As the implementation of HIPEC requires surgical intervention similar to IP chemotherapy, there are concerns about additive postoperative toxicities and inferior HRQOL when HIPEC is applied [212223]. In the case of a GOG randomized phase III trial (GOG 172) [8], treatment with IP cisplatin and paclitaxel plus intravenous paclitaxel in stage III epithelial ovarian cancer disrupted the overall physical and functional HRQOL until 6 months after IP chemotherapy. In particular, neurotoxicity-related symptoms persist for 12 months after IP chemotherapy [21]. However, HIPEC is a single-course treatment that lasts for 80–90 minutes, and there is no disadvantage in terms of port-related toxicities or inconvenience. Accordingly, even if HIPEC has a potential risk factor for hyperthermia with a high concentration of chemotherapy that can cause perioperative complications [1424], there is no apparent exacerbation of HRQOL that lasts for 3–6 months after HIPEC. Notably, neurotoxicity-related and gastrointestinal symptoms had similar trajectories, irrespective of HIPEC.

Previous studies on HRQOL related to HIPEC consistently presented similar outcomes to the control group in several types of malignancies [16252627]. Koole et al. [16] reported that patients who were assigned to a phase III randomized controlled trial (OV-HIPEC-01) to receive interval cytoreductive surgery with or without HIPEC in stage III ovarian cancer had no significant statistical difference in HRQOL between treatment groups. Notably, physical and functional HRQOL fluctuated during cytoreductive surgery until 3 cycles after adjuvant chemotherapy but recovered back to the baseline HRQOL score.

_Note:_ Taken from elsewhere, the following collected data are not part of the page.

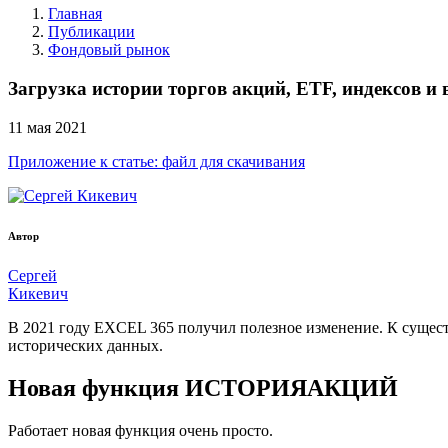
Главная
Публикации
Фондовый рынок
Загрузка истории торгов акций, ETF, индексов 
11
мая
2021
Приложение к статье: файл для скачивания
Автор
Сергей
Кикевич
В 2021 году EXCEL 365 получил полезное изменение. К суще
исторических данных.
Новая функция ИСТОРИЯАКЦИЙ
Работает новая функция очень просто.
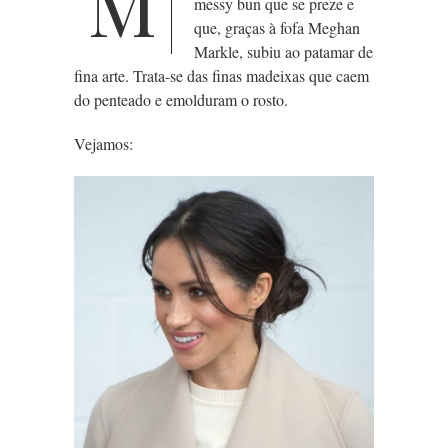
M
messy bun que se preze e
que, graças à fofa Meghan
Markle, subiu ao patamar de
fina arte. Trata-se das finas madeixas que caem
do penteado e emolduram o rosto.
Vejamos:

The present study has several strengths. First, we investigated HRQOL, and subjects were randomly assigned to the trial groups. Second, this study investigated the difference between the interval cytoreductive surgery group that underwent 3 cycles of neoadjuvant chemotherapy and the primary cytoreductive surgery group for the first time. However, this study had some limitations. First, as HRQOL questionnaire at the immediate postoperative period was not assessed, this study couldn't assess the short-term effect of HIPEC on HRQOL. Second, the study had erratic missing data at each time point, and it might have a potential bias in HRQOL trajectories because patients with severe comorbidities are less likely to submit questionnaires at a longer time point. However, the compliance rate of questionnaires in both groups were not different, so this fact might neutralize the bias. Moreover, the current study collected 3 types of questionnaires at each visit, which might increase the respondent burden, one of the disturbance factors of compliance [28].

In conclusion, HIPEC with cytoreductive surgery demonstrated no statistically significant difference in HRQOL outcomes when compared with that in the control group. Based on the results of this study, HIPEC implementation during interval cytoreductive surgery could be considered a primary treatment option.